I’m at my whits end; I have coded this game almost from scratch so far with no real issues for over 6 years, and this is one of the few cases where I actually need to use built-in engine functionality and Godot has well and truly dropped the ball (I should have just made my own engine, it would have been easier).
So my question is: has anyone managed to implement procedural leaning in Godot before? Are there any tutorials (I can’t find any for version 4x)? Does anyone have any helpful insights?
The only reference I can come up to for the term “procedural leaning” is for Skyrim mods. Just FYI, it is not a term outside that community. It sound like a clever play on words someone made up based on “procedural learning”.
Yup. AI is a spicy autocomplete machine. It doesn’t not understand anything. It can only regurgitate things - but it will never tell you it does not know. Not only were you trying to use an LLM for Godot (at which they are notoriously bad with Godot in particular), you were trying to get it to tell you how to do something that isn’t a real term (“procedural leaning”). So it was probably giving you Unity 5 answers that it tried to make into Godot answers. It probably combined these with “procedural learning” which is a thing. Combine that with LLMs combine code examples from Godot 2, 3 and 4, as well as functions that do not exist, and you see why you were having a problem.

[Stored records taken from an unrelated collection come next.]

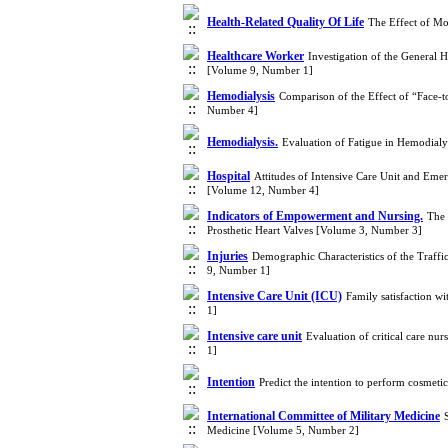
Health-Related Quality Of Life
The Effect of Mo
Healthcare Worker
Investigation of the General H
[Volume 9, Number 1]
Hemodialysis
Comparison of the Effect of “Face-
Number 4]
Hemodialysis.
Evaluation of Fatigue in Hemodialy
Hospital
Attitudes of Intensive Care Unit and Em
[Volume 12, Number 4]
Indicators of Empowerment and Nursing.
The 
Prosthetic Heart Valves [Volume 3, Number 3]
Injuries
Demographic Characteristics of the Traf
9, Number 1]
Intensive Care Unit (ICU)
Family satisfaction wi
1]
Intensive care unit
Evaluation of critical care n
1]
Intention
Predict the intention to perform cosmet
International Committee of Military Medicine
Medicine [Volume 5, Number 2]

Save your current AnimationTreeRoot
Add a Lean animation.
Create an AnimationNodeBlendTree as your AnimationTree’s root.
Add a Blend2 to the AnimationNodeBlendTree
Have your existing StateMachine connect to the Blend2“in” Input.
Add an Animation to the AnimationNodeBlendTree
Populate the Animation with your new Lean animation.
Have your Animation connect to the Blend2“blend” Input.
Connect the Blend2’s Output to the Output node.
Click Edit Filters on the Blend2 node.
Check the Enable Filtering checkbox.
Select which bones you want affected by the bending - only those bones will be affected. The rest will use whatever animation you’re running in the StateMachine.
Click the OK button.
Add code in your player controller so that when you look up or down, a blend amount between 0.0 and 1.0 is set on the Blend2 node.
You need to implement the modifications after the AnimationTree has been processed. You can use the AnimationMixer.mixer_applied signal to know when it’s done.
But it would be better if you use any of the multiple SkeletonModifier3D nodes to accomplish what you need. For example:
If you still want to do it yourself then you can check this article for a more in depth explanation on how the SkeletonModifier3D stack is implemented:
Hi, sorry for the radio-silence, I was ill for a while and wasn’t working on anything code-related. Thanks for the replies, they’ve confirmed my suspicions and given me some new ideas to try.